> [Text section]:
According to Sakiewicz, Marti’s group won the bidding contest for the Black Wolves thanks in part to his history with the sport, the financial and operational strength of his proposed ownership group, and the relationship he quickly built with the leaders in Albany, including Manias, who came on as team president.
The group signed a letter of intent for the sale by January. The price was roughly $5 million, then a record for an existing franchise sale (the NLL and ownership declined to comment on the financial terms of the agreement). Sakiewicz said franchise values have increased 600% since 2017, with the Saskatchewan Rush recently selling for over $10 million and expansion fees eclipsing $5 million.
The NLL announced the deal in February, but Manias said a lot of groundwork had already been completed by that point as the team prepares for its debut in December. He helped finalize the lease with the arena, which included office space for the organization he was tasked with building. Several of his first hires were ex-Empire employees.
While he was with the AFL, Manias served on a committee created to launch new teams. “Literally, I wrote the manual on how to do that,” he said. “It’s basically a step-by-step guide and timeline for what to do and when to do it.” He rattled off the various departments that he will have filled by this week: sponsorships, ticket sales, marketing, community service relations, media relations, sponsorship fulfillment. Then there are the actual coaches and players relocating to Albany, who need to be shown around town and told which sponsor gym and restaurants to support.
New ownership also led a name and logo change, taking input from members of the local indigeneous community. FireWolves, they decided, would tie into the franchise’s past while offering something new. “We spent a lot of time going back and forth over email and text message,” Kumin said. “What should the FireWolves look like? What color should they be? How ferocious should the logo be?”
Kumin remembered the first call he got after the sale was announced, from a prominent sports executive with ties to Boston, asking how they could get a team in the city.

> [Data provided]:
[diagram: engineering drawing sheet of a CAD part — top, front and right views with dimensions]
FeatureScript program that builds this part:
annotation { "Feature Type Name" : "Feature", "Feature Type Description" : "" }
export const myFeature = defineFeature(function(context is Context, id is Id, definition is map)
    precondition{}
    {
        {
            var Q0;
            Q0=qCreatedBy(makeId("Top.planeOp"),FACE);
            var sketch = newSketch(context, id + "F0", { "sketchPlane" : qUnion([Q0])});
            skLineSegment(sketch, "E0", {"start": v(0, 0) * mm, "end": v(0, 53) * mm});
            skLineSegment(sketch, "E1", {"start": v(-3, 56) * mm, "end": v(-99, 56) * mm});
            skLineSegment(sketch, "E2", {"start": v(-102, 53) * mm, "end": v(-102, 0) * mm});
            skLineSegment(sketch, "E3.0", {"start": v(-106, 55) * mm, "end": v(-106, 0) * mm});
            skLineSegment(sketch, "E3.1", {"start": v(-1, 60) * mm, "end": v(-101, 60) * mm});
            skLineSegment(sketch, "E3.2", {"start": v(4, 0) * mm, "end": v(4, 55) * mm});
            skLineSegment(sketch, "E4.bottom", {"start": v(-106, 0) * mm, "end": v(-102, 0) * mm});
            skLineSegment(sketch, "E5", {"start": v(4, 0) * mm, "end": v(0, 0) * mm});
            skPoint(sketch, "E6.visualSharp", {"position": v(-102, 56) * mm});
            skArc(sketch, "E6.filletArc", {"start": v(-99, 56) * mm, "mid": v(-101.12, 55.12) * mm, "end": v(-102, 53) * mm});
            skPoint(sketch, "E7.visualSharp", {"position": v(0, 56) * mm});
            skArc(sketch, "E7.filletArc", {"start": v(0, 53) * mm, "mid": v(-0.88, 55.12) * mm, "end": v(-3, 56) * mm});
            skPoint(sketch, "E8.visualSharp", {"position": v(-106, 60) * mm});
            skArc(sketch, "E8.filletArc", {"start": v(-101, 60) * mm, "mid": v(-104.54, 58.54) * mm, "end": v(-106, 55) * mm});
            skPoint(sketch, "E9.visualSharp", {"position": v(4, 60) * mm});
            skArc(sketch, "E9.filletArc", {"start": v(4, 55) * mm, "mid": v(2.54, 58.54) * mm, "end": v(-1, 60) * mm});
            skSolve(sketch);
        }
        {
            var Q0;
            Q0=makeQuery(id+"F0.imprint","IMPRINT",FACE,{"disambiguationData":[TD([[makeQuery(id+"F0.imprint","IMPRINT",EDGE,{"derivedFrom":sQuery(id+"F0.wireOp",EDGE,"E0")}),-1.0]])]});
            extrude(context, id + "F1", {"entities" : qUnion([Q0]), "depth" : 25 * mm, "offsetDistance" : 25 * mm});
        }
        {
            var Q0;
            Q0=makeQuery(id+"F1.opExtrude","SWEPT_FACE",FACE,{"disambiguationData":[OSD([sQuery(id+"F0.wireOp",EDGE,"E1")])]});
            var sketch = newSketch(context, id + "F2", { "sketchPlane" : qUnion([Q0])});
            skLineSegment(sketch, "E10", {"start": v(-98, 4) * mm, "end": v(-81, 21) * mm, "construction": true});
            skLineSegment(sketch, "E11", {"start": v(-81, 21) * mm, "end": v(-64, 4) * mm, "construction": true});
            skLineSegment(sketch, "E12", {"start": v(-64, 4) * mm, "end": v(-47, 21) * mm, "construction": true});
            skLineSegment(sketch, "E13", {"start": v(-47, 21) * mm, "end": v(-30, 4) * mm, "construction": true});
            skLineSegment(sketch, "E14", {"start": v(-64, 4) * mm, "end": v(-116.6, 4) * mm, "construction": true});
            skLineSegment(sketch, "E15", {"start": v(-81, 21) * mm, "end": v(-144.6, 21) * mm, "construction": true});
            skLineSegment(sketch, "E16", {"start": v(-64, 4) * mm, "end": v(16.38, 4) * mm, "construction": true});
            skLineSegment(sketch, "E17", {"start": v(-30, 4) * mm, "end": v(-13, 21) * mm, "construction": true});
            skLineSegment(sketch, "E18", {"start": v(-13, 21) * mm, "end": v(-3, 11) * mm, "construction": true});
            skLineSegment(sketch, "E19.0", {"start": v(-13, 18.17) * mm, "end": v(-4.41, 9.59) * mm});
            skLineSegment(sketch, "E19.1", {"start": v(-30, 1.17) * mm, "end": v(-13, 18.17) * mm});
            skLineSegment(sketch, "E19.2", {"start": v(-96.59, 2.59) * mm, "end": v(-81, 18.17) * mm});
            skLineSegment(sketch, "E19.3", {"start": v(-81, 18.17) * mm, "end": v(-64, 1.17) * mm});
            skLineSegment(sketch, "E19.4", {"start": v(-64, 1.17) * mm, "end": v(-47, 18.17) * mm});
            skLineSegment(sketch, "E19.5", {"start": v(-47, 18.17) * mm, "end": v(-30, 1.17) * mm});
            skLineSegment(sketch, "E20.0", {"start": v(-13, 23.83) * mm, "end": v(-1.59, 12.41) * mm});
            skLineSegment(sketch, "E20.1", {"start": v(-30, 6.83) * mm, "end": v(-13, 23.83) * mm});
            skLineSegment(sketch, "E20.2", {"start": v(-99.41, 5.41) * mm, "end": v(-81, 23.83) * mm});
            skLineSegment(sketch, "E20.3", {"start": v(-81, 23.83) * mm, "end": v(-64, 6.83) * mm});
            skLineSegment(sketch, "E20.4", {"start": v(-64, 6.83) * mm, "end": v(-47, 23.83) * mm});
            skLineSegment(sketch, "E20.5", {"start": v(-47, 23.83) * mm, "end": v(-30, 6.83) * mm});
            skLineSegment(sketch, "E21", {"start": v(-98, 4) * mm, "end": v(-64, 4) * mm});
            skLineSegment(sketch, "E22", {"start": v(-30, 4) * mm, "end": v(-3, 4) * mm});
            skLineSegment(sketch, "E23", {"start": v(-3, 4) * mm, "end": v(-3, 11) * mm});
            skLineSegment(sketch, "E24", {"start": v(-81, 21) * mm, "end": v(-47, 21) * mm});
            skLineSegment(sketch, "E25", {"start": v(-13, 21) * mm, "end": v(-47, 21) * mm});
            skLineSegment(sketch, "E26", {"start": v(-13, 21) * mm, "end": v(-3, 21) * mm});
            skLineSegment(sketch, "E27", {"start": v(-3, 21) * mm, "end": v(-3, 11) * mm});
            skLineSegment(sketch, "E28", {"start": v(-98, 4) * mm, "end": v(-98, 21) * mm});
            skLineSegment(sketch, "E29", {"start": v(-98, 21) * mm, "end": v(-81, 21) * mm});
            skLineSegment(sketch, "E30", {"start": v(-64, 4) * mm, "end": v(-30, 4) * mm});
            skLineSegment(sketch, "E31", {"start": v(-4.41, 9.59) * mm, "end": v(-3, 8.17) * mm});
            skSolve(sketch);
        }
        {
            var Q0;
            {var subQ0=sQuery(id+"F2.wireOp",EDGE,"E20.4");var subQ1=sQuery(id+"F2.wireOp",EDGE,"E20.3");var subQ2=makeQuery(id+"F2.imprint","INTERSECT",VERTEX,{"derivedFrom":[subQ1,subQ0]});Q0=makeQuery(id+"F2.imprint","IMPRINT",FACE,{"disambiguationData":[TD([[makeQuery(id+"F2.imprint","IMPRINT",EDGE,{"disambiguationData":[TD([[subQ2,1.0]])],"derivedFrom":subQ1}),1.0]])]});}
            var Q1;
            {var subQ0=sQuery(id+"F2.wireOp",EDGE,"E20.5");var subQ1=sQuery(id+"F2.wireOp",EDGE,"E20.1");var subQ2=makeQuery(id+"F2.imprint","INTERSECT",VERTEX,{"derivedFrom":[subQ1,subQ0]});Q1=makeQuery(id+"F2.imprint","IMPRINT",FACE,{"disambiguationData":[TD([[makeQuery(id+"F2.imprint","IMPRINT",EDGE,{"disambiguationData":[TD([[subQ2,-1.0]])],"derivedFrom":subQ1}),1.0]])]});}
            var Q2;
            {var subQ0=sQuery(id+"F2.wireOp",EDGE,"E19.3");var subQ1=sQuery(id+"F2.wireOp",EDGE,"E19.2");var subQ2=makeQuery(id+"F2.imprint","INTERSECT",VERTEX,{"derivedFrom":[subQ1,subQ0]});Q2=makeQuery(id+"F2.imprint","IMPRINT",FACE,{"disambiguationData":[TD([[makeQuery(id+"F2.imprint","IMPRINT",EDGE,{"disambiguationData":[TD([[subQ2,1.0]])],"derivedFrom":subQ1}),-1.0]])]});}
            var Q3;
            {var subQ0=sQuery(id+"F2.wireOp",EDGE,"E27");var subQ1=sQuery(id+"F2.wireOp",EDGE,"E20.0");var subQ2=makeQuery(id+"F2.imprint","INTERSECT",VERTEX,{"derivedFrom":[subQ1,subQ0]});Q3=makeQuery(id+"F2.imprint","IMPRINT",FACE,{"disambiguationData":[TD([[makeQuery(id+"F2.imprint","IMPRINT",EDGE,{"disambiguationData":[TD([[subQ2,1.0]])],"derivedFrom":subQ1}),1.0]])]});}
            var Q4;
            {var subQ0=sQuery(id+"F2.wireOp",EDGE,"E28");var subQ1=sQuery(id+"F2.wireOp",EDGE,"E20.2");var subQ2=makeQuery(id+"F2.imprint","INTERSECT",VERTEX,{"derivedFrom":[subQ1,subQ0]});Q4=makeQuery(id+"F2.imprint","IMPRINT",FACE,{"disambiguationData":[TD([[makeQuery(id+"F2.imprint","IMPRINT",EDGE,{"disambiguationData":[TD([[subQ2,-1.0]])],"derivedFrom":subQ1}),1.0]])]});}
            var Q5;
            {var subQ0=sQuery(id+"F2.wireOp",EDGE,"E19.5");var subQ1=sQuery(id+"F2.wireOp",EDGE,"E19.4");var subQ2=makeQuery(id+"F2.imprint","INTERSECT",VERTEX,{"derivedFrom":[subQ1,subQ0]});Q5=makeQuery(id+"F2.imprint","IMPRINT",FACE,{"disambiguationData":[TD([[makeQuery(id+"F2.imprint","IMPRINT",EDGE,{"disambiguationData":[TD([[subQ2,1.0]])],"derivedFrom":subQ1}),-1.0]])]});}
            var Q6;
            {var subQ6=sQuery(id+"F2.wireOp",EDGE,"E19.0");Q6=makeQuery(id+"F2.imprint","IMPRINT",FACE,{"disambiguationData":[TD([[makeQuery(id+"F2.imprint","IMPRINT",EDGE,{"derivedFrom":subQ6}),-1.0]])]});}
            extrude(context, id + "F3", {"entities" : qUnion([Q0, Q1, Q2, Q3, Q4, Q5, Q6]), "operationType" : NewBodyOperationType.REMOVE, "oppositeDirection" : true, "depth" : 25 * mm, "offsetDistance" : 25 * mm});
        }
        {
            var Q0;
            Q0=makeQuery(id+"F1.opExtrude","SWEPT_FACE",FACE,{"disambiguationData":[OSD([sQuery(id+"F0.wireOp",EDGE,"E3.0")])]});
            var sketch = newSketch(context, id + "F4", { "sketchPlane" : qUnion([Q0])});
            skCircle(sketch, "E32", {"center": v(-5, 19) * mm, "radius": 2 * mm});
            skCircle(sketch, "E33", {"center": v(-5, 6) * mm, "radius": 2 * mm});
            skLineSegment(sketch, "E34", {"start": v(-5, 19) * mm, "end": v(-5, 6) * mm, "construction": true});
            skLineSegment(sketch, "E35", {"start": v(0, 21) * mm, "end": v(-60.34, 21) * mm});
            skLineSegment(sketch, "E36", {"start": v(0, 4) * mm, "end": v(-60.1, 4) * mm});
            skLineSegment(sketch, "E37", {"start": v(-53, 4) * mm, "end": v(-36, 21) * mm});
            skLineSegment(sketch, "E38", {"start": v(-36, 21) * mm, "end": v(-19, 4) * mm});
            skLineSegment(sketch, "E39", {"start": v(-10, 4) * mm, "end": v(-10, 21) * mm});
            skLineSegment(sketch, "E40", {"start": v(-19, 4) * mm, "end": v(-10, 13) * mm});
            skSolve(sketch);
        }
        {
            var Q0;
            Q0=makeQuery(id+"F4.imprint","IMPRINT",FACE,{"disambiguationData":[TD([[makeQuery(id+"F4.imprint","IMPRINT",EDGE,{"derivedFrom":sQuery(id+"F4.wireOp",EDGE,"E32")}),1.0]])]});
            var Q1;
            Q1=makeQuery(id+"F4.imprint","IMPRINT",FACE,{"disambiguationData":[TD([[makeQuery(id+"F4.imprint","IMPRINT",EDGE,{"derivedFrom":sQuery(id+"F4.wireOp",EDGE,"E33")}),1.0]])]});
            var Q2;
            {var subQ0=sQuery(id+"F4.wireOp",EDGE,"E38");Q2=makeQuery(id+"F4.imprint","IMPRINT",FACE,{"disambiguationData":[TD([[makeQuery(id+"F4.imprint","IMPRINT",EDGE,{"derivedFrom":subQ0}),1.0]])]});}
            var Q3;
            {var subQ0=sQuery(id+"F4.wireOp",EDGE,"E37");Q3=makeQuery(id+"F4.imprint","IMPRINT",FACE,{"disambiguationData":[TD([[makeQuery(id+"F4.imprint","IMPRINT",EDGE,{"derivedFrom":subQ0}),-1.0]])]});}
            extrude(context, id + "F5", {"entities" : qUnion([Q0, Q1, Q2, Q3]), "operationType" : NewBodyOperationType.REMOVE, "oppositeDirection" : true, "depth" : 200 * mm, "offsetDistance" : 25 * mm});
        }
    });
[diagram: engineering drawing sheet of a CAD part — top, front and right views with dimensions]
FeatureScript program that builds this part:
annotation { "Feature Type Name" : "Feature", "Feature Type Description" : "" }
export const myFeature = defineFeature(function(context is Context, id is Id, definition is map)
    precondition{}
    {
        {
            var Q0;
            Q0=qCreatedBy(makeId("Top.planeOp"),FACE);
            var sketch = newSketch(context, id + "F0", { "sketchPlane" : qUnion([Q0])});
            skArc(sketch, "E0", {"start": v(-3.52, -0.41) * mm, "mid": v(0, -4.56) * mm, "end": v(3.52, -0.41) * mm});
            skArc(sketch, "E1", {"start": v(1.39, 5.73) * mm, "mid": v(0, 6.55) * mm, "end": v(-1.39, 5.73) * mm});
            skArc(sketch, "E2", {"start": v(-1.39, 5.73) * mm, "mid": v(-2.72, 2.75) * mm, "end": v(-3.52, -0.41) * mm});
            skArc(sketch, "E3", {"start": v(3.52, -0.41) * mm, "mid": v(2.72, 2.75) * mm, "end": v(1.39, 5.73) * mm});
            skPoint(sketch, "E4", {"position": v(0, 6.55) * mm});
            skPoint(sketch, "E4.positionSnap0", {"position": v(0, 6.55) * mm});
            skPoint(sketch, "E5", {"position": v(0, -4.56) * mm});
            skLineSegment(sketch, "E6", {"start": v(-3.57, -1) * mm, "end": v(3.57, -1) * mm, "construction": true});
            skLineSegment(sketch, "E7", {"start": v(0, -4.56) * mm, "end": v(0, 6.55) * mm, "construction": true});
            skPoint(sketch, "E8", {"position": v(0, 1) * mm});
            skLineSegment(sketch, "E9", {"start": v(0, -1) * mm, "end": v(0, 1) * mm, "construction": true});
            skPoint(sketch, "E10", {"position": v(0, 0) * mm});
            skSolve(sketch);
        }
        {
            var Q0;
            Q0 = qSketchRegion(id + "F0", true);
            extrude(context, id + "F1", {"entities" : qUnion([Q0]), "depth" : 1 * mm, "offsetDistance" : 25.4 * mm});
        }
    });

> [About this task]: Carry on the article above about the lacrosse franchise's sale and move to Albany, starting after its last sentence.

> [Response]:
In person and online, Marti and Manias have spent time scouting potential locations for the FireWolves’ youth training program. A key to their success, they say, is growing the game of box lacrosse.
“There were some logistical issues with moving from Uncasville, CT, boxing up team equipment, supplies and things of that nature,” Marti said, “but that’s a pretty small component. The main focus is getting set up and integrated in the market.”
In August, the PLL returns to Albany. All the new owners plan to get together, tacking on a strategy retreat in Saratoga Springs, 45 minutes from the arena. “Not everybody has met in person yet given COVID,” Marti said.
Marti and Manias will get a better sense of how well the FireWolves have rooted themselves in the community—and how much work remains—when their inaugural season starts in December. But as much focus as Marti put on identifying and developing the Albany market, the investment goes well beyond the so-called Capital Region.
“The whole real play is, down the road, is this sport really growing and having a tailwind?” Kumin said. “Are there going to be more kids dreaming about playing in the PLL and NLL than basketball or baseball?”
Sakiewicz makes another comparison. “I see a lot of similarities between MLS, NLL and the sports of soccer and lacrosse,” he said. “In 1995 you could’ve bought an MLS team for $5 million. Today their franchises are trading for hundreds of millions.”